RENO, Nev. (AP) — The Nevada Supreme Court on Tuesday denied a request to block a judge's hearings into the health risks of a mentally impaired woman's pregnancy.
The court's unanimous ruling allowed Washoe County District Judge Egan Walker to resume the evidentiary hearings Tuesday morning in a case that has drawn the attention of national anti-abortion groups.
The 32-year-old woman's parental guardians asked the court on Friday to halt the hearings, saying Walker lacks the authority to terminate the pregnancy of their daughter, who has the mental capacity of a 6-year-old.
They claim they have exclusive authority over her health care decisions, and they want their daughter to carry the baby to term in line with their Catholic religious beliefs.
But the high court sided with Walker, saying he has the authority to monitor the woman's welfare and hold the hearings.
Justices noted the guardians failed to file an annual report regarding their daughter's condition and their performance of duties as required by state law. They also said the court obtained information about concerns over the woman's medical condition.
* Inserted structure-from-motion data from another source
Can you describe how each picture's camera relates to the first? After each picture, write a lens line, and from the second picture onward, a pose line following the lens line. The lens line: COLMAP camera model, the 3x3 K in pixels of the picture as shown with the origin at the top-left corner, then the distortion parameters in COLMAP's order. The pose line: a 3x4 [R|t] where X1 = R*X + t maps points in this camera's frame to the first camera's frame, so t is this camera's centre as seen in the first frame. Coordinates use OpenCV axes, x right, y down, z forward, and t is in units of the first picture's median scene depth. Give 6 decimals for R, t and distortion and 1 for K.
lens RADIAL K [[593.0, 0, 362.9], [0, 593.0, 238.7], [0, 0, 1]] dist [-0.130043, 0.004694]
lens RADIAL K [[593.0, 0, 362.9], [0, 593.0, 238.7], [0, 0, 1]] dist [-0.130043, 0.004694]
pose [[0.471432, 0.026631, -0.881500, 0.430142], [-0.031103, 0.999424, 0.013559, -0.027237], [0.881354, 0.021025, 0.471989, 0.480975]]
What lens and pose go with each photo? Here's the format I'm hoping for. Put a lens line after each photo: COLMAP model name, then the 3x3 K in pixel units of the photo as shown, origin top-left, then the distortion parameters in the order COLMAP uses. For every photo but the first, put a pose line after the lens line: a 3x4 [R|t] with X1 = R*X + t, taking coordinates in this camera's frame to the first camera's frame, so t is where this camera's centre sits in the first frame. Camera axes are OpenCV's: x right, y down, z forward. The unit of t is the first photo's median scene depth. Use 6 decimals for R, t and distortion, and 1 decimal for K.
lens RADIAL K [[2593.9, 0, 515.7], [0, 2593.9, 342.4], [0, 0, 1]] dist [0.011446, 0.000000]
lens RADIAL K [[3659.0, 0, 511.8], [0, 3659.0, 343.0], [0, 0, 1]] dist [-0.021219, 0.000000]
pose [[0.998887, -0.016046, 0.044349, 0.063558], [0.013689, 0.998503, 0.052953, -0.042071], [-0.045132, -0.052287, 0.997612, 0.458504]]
"The purpose of the evidentiary hearings at this time is merely to obtain information in order to make well-reasoned and informed decisions regarding the ward's medical care," justices wrote. "Under these circumstances, we conclude that the district court has not exceeded its jurisdiction or arbitrarily or capriciously exercised its discretion."
Attorney Jason Guinasso, who represents the guardians, was tied up in Tuesday's hearing and unavailable for immediate comment, according to his secretary.
Guinasso has said he's aware of only one similar case in the country. It involved a Massachusetts judge who ordered a mentally ill 31-year-old woman to have an abortion and to be sterilized against her wishes. The state Appeals Court overturned the decision Jan. 17.
The Nevada couple said that while the pregnancy poses health risks to their daughter and the baby, medical experts back them in their decision to continue the pregnancy. The woman suffers from epilepsy and is on medication.
The woman was living in a Reno group home when she wandered away from it and became pregnant 13 weeks ago. The child's father has not been identified, and it's unknown whether the pregnancy resulted from rape or consensual sex, according to court documents. The Associated Press is not naming the woman or her parents because those circumstances remain unclear.
The Fernley couple adopted the woman and several siblings from Costa Rica in 1992, and they were appointed as her legal guardians when she turned 18. She suffers from fetal alcohol syndrome.
The guardians say various attempts to confine the woman to the group home were unsuccessful, and six couples have expressed an interest in adopting the baby.
The court intervened in the case in late September when county social services officials sent a report noting the woman was seven weeks pregnant and that her physicians had concerns regarding the effects of her medication on the pregnancy.
Walker appointed the county public guardian's office as a "neutral fact-finder" to investigate the woman's condition in regard to her medical, psychiatric and group home care.
The Washington, D.C.-based National Right to Life organization strongly supports the guardians' position, said spokeswoman Olivia Gans Turner.
"The fact their daughter is not as mentally mature shouldn't take away her right to have a child," she said.